仕事で自己実現ってホントにOK?――社会学者、鈴木謙介氏インタビュー(中編)2030 この国のカタチ(5/6 ページ)

» 2010年04月30日 00時00分 公開
[乾宏輝,GLOBIS.JP]

進む家族の内閉化と偽装化

 くじを判断する時に、仕事の外側に「このために仕事をしているんだ」という軸みたいなものがないと、何か客観的に判断できないような気がするんですね。よく言われる話ですけれども、例えば欧州の人なんかは、すごく地元のつながりを大切にしていて。すごく優秀な人とかでも「俺はもうこいつらと酒飲んでバカ騒ぎする時間が毎日とれる限りで仕事にコミットするよ」と。うまく言えないんですが、仕事の外側の視点がちゃんとあるんです。日本の場合、そこがすっぽり欠け落ちてしまっている感じがするんですが……。

鈴木 欧州の場合はもともと領邦性から国ができていますから、地域主義が強いのは当たり前で、地域社会があって国っていうシステムだし、米国っていうのはもともと自治の伝統を重んじますから、国っていうのはあくまで自治体が連合してやっているだけ、合衆国ですから。まあそういうイメージですよね。

社会学入門―人間と社会の未来』(見田宗介著)

 「日本では地域の絆が薄くなっている」と言われていますが、ここには2つの要因があります。1つは、社会学者の見田宗介さんを始めとして多くの人が指摘していることですが、高度成長期に都会に出てきて核家族を形成した人たちにとって、「マイホーム」が失われた家郷の代わり、地元になってしまったんですね。だからこそ、安定した仕事で得た給与は家に入れ、そのカネで家庭の中にたくさんの耐久消費財を入れていくことが、「豊かさ」の内実だった。

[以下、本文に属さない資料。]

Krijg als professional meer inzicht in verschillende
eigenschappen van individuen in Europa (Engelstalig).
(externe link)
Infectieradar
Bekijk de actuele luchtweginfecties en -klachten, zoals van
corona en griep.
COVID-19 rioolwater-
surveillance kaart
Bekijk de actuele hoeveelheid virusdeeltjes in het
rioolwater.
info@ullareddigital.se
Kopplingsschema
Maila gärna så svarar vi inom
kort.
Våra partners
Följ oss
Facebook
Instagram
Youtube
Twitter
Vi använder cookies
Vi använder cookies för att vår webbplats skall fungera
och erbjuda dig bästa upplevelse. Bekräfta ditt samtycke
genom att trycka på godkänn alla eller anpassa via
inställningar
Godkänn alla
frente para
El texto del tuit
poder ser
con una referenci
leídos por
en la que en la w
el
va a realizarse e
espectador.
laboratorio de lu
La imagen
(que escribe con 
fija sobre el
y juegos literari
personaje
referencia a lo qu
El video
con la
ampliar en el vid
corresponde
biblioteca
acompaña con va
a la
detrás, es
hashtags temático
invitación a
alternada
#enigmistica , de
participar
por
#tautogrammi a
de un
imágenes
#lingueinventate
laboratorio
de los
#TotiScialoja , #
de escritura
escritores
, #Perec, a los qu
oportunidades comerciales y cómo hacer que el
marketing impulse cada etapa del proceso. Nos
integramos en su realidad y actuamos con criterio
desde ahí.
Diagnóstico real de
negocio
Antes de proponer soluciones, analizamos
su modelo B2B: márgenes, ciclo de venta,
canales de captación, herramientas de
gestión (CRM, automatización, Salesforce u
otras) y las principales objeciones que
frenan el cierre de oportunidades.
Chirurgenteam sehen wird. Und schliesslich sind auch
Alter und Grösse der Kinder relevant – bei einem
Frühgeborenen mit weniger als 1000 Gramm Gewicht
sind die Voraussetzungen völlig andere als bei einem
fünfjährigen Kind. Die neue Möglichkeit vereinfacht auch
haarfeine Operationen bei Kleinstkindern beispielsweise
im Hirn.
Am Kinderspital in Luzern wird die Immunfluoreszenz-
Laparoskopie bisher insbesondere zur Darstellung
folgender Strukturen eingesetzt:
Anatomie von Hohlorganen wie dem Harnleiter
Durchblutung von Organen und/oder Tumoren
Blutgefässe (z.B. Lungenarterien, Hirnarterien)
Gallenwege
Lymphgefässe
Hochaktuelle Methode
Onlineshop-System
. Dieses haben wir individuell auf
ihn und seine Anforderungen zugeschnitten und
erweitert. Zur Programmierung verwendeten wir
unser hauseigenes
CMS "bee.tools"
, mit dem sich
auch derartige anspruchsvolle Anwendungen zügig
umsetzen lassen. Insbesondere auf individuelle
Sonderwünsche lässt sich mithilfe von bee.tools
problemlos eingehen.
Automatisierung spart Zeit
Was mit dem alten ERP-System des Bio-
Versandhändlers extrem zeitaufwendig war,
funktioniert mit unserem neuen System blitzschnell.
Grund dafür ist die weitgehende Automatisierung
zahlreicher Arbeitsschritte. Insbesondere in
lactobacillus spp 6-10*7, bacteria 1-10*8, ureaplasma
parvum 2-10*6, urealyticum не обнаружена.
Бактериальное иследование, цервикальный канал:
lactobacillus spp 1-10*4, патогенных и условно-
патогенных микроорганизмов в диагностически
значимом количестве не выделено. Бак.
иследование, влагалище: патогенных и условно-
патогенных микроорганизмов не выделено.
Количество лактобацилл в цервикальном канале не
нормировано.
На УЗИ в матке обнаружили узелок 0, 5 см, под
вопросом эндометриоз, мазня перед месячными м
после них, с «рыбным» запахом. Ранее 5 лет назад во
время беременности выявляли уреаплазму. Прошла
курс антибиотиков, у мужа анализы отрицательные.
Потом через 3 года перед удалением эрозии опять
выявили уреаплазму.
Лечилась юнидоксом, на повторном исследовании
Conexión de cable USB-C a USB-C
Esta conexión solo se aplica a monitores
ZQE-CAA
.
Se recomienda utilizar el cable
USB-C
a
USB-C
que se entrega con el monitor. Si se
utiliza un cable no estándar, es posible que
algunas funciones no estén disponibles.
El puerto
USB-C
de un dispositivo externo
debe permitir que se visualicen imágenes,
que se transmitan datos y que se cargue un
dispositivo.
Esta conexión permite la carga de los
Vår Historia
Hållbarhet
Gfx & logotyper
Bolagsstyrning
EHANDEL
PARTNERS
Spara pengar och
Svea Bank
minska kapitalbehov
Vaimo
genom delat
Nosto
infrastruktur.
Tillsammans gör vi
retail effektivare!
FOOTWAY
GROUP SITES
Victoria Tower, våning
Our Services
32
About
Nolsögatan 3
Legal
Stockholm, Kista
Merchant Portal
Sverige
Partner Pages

 そういう人たち向けにサービス産業が発達しますから、郊外の住宅地のように、地域の絆が非常に薄いところでも、家を買って暮らしていくことが可能だった。つまり、お金を背景に、地域の協力ではなくて、そうした地域から解き離れて、「お家」という小さな地元をつくる。そういう仕組みを理想としてきたということがあります。

 その背景には、日本の国土開発の特殊性があります。「地域を作るのではなく、住宅地を作る」という発想のもと、1970年に千里ニュータウン、1971年に多摩ニュータウンがオープンし、第1期入居が開始します。ここから宅地開発というものが急速に進んでいく。1960年代は団地でしたが、1970年代になると本当に家しかない郊外の住宅地というものが、だだっぴろく広がっていくことになった。

 地域から切れて、マイホームを作るのが理想だと考えている限りにおいては、人々の価値観というのは、地域ではなくて家族の方に内閉化、内側に閉じていかざるをえなくなります。日本人に、「一番大切なものは何ですか」と聞くと、この30年ずっと家族が1位で、今本当にダントツ1位で家族なんですけれども、多くの日本人が「家族は大事だ」ということを考えるようになっている。

 また、その家族の内実も、経済的な支えというよりは、精神的な充足を得られる関係だという風に考えられているようなんですね。

 このデータについていえば、いろんな解釈の仕方があります。家族がそうした形で内閉化してくると、お金がない家族は非常に厳しい立場に立たされることになります。例えば、子育てに関しては、「お金があるか、地域や親類縁者のサポートネットワークがないと、子どもを育てるのは難しい」と言われています。しかし、貧しい家でお金がない状況で、「家族というものは自分で守るものだ」という話になってくると、お母さんが夜中まで働きながら、かつ子どもの面倒もみなければならない、それがあるべき家族の姿だとなってしまう。

 つまり、「地域から切れたマイホームをつくる」という理想が、もともとお金がたくさんあるという前提でしか機能しなかった。前提が崩れたとたん、機能しなくなり、家族が様々な負担を背負い込むような形となってしまったというわけなんです。

 さらに、「家族が大事」というデータと反して、家族と過ごす時間というものが短くなっている、「家族と過ごす時間が十分にとれない」と考える人が増えているというデータもあります。つまり、多くの人が「家族は大事だ」と思っているけれども、現実の家族とはあまり一緒にいないという不思議な状況が生まれているんですね。

 僕は、家族の内閉化と並んで、“家族の理想化”ということだと思っています。つまり、今、人々が家族という言葉で連想するのは、家族の“ような”関係のことであって、現実に血のつながっている人たちのつながりではない。それ以上の理念的な何かというものになっている。